Preventing hypokalemia in critically ill patients.
Am J Crit Care. 2014 Mar;23(2):145-9
Authors: Scotto CJ, Fridline M, Menhart CJ, Klions HA
Background Many therapies used in critical care cause potassium depletion. Current practice relies on potassium replacement protocols after a patient becomes hypokalemic. Potassium bolus therapy creates risk for patients, is costly, and increases nurses’ workload. Objectives To determine if administering potassium preemptively in maintenance intravenous fluid would prevent episodes of hypokalemia and reduce the need for potassium boluses. Methods Medical records of 267 patients with normal potassium and creatinine levels at admission who did not receive total parenteral nutrition were reviewed. The 156 patients who met the study criteria were categorized by group: those who received potassium via maintenance intravenous fluid (treatment; n = 76) and those who did not (control; n = 80).
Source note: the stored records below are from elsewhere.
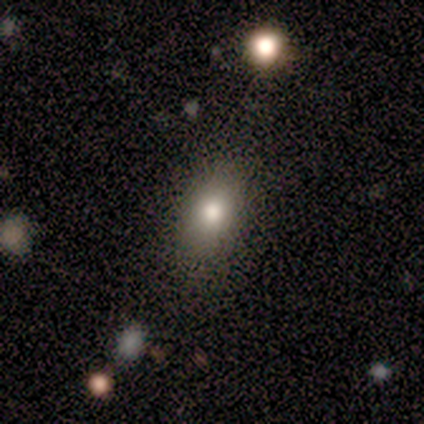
A smooth galaxy with no disk features (100%) that is in between round and cigar-shaped (100%). Merging: none (75%).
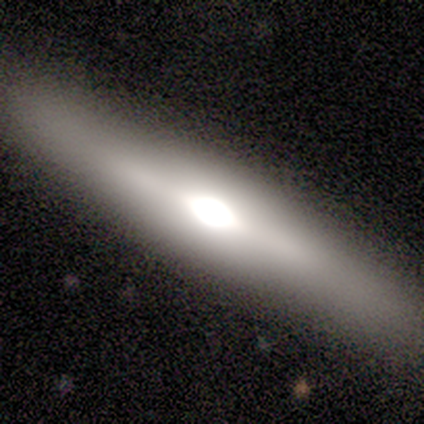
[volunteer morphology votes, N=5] This is clearly a featured or disk galaxy (100%). It is clearly viewed edge-on (100%). Edge-on bulge: clearly rounded (80%). Merging: clearly none (80%).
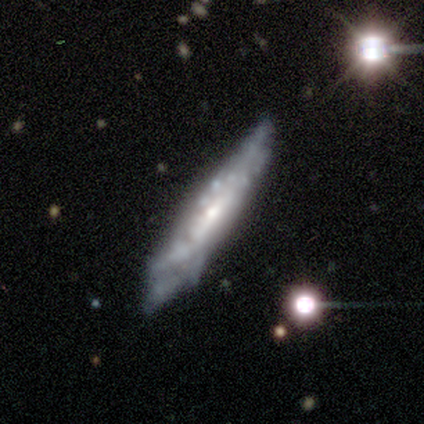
A featured or disk galaxy (85%) viewed edge-on (58%) with a rounded central bulge (47%).

Vote fractions:
- Smooth or featured? featured or disk: 85% / smooth: 10% / star or artifact: 5%
- Edge-on disk? yes: 58% / no: 42%
- Edge-on bulge? rounded: 47% / none: 42% / boxy: 11%
- Merging? none: 59% / minor disturbance: 24% / major disturbance: 8% / merger: 8%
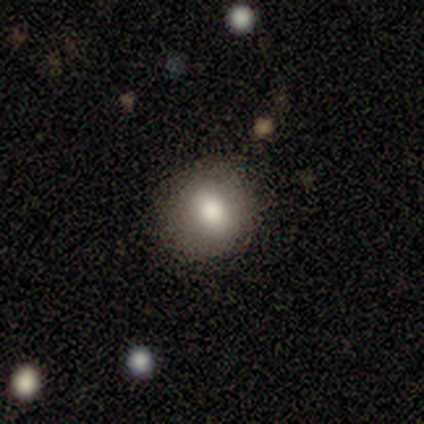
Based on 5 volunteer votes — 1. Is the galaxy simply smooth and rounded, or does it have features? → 80% smooth, 20% featured or disk, 0% star or artifact.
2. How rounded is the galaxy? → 100% round, 0% in between, 0% cigar-shaped.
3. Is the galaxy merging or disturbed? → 80% none, 20% major disturbance, 0% minor disturbance, 0% merger.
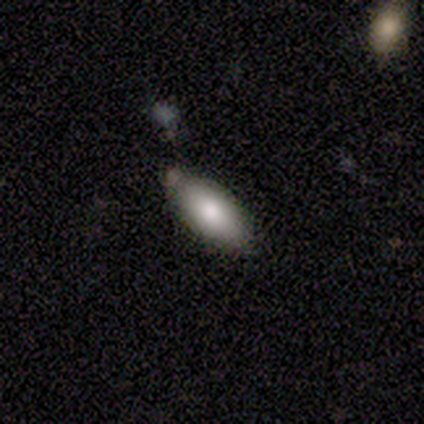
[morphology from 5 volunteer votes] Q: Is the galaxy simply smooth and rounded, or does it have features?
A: smooth — 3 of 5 (60%).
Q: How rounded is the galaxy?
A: in between — 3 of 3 (100%).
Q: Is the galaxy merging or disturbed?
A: none — 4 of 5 (80%).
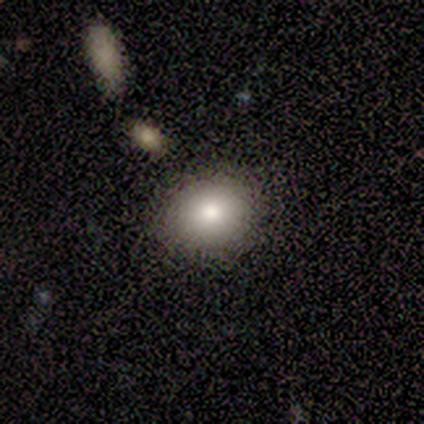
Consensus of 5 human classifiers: A smooth galaxy with no disk features (40%, tied with star or artifact) that is round (50%, tied with in between). Merging: minor disturbance (67%).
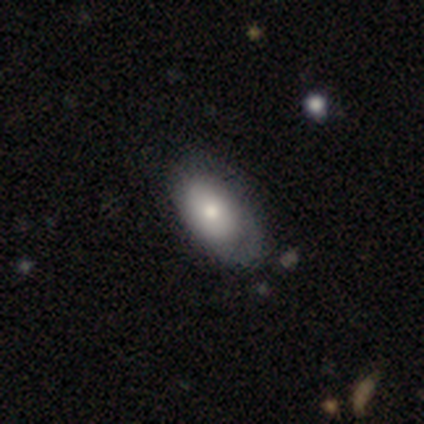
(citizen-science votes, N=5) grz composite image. It shows a smooth galaxy with no disk features (60%) that is in between round and cigar-shaped (100%). Merging: none (50%).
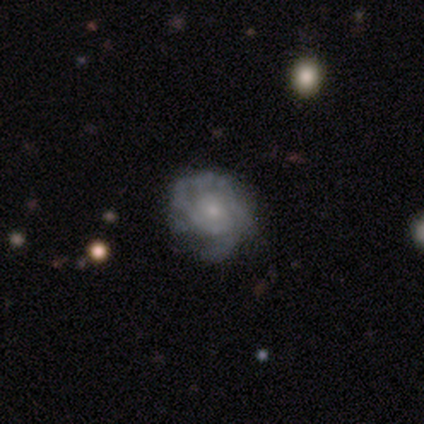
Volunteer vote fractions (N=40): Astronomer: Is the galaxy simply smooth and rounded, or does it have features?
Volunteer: featured or disk — 90%.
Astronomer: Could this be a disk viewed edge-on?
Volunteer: no — 100%.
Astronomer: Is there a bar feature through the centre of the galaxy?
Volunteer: no — 81%.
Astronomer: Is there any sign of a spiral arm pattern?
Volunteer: yes — 89%.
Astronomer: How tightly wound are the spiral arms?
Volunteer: tight — 66%.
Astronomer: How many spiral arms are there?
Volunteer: can't tell — 44% (runner-up: 2, 28%).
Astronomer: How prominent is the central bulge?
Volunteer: small — 64%.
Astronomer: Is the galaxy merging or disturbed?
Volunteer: none — 50%.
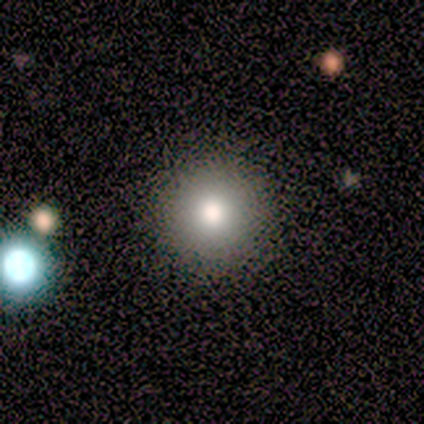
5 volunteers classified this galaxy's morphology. Overall: smooth (80%). How rounded: round (75%). Merging: none (100%).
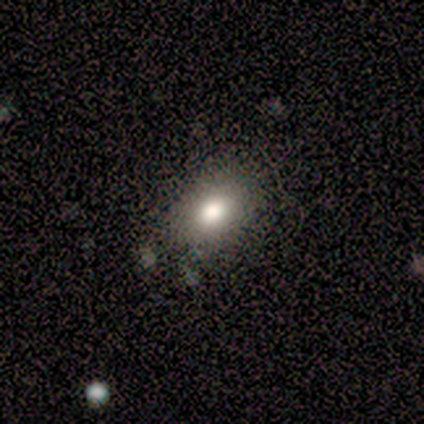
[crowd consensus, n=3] This appears to be a smooth galaxy with no disk features (67%) that is in between round and cigar-shaped (100%). Merging: none (100%).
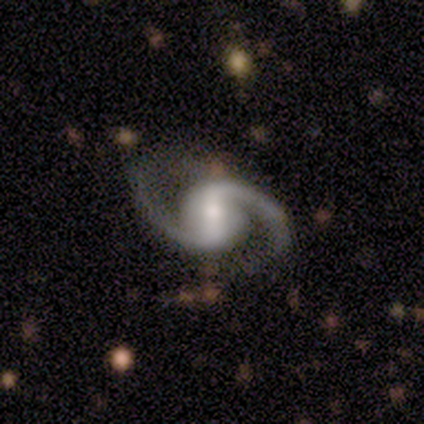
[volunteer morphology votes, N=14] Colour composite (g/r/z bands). It shows a featured or disk galaxy (93%) with a weak bar (69%), 2 (100%) loose (54%) spiral arms (100%) and a moderate central bulge (54%). Merging: none (77%).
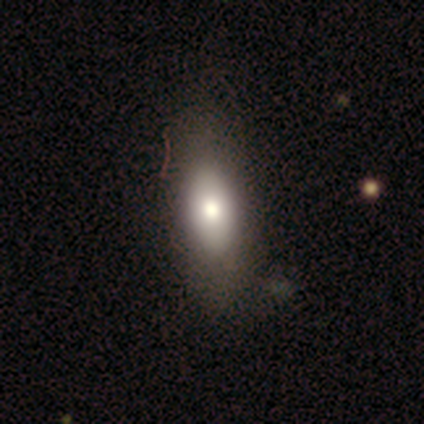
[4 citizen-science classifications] This is clearly a smooth galaxy (100%). How rounded: possibly in between (50%, tied with cigar-shaped). Merging: likely none (75%).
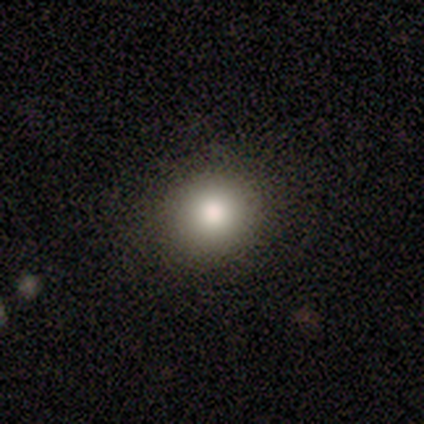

The treatment group had potassium chloride or acetate added to intravenous fluid delivered at 36 to 72 mmol/d. Results The 2 groups did not differ significantly in age, race, sex, or admitting diagnosis. Type of diagnosis, length of stay, and potassium and creatinine levels at admission did not affect the number of potassium boluses for either group. The patients given maintenance potassium preemptively received significantly fewer (P < .001) potassium boluses (0.8) than did the control group (2.73), for a mean savings of $231 per patient for the treatment group. Conclusions Patients with normal potassium and creatinine levels at admission benefitted from a maintenance intravenous dose of potassium of 72 to 144 mmol/L per day. Compared with control patients, patients receiving this dose avoided detrimental hypokalemic events, had fewer invasive procedures and lower costs, and required less nursing care.